Conventional (or past) deep learning frameworks were not able to explain the reason for the prediction, while more recent explainable AI methods could visualize the features for rapid over-softening in this study. Although the patterns of features were not consistent among the samples, the relevant regions tended to localize in the peripheral region, in which persimmon fruits with calyx-end cracking, an internal disorder, also showed strong relevance in feature visualization (Akagi et al., 2020). Furthermore, the featured region often exhibited color unevenness, which was also consistent with the features in calyx-end cracking. Rapid over-softened persimmon fruits, especially following de-astringency treatment, become partially or fully reddish and rapidly produce a large amount of ethylene (Ortiz, 2005; Nakatsuka et al., 2011; Wang et al., 2017). These facts together suggest that the featured color unevenness in this study could be an index of stresses and micro-softening. Subsequently, the resultant ethylene signals rapidly spread to cause whole fruit softening. This development of explainable AI allows featured region-specific physiological analyses in “potentially rapid softened” fruits, before actual softening. In combination with the explainable AI technique, “featured region-specific” histological or transcriptomic analyses would shed light on incipient physiological reactions related to the symptoms of rapid fruit softening.

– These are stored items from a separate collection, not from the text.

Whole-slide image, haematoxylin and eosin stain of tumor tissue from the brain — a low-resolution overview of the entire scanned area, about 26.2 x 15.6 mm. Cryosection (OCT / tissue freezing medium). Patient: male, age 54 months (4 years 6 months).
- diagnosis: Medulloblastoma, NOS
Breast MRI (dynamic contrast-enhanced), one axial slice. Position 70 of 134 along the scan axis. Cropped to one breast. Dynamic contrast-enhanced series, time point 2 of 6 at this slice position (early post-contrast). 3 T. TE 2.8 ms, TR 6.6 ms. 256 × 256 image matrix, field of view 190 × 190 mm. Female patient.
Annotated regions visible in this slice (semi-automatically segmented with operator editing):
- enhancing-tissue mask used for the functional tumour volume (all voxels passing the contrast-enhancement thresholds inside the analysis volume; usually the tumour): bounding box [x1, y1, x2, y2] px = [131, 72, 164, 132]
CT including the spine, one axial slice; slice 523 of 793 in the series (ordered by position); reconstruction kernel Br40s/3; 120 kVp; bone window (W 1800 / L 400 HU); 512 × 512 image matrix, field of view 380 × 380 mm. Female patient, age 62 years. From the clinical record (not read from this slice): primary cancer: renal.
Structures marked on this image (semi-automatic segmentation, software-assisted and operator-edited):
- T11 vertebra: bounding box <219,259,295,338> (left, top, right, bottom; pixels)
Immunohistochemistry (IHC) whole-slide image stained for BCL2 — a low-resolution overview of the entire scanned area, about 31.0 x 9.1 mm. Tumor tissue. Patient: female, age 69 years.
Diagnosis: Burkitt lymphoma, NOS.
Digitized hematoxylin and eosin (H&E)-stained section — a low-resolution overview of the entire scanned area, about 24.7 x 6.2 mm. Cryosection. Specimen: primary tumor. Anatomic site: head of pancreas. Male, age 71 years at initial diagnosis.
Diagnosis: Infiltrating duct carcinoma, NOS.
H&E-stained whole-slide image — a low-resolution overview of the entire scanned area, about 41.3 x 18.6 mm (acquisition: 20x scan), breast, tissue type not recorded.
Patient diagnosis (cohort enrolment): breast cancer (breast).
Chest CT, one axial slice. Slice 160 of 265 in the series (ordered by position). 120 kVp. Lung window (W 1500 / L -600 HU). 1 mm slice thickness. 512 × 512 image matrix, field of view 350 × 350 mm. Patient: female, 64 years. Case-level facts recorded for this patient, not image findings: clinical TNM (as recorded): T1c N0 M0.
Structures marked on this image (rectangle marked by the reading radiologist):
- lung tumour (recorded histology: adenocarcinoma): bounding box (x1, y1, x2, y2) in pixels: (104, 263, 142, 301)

ConclusionOur application of deep learning with three CNN models could successfully classify rapid over-softening fruits with high accuracy from only 1,080 normal picture images of the outer appearance. The prediction values in the classification were correlated to the days to fruit softening; this could allow prediction of the fruit shelf life in persimmon. Feature visualization for the classification found potential symptoms of the rapid-softening on the surface of the fruits, which tended to be located on regions with subtle color unevenness in the peripheral regions. These results suggested that explainable deep learning can be a useful tool for predicting the occurrence of disorders that even experts cannot detect, and potentially could provide new insights into the physiological interpretations of these disorders.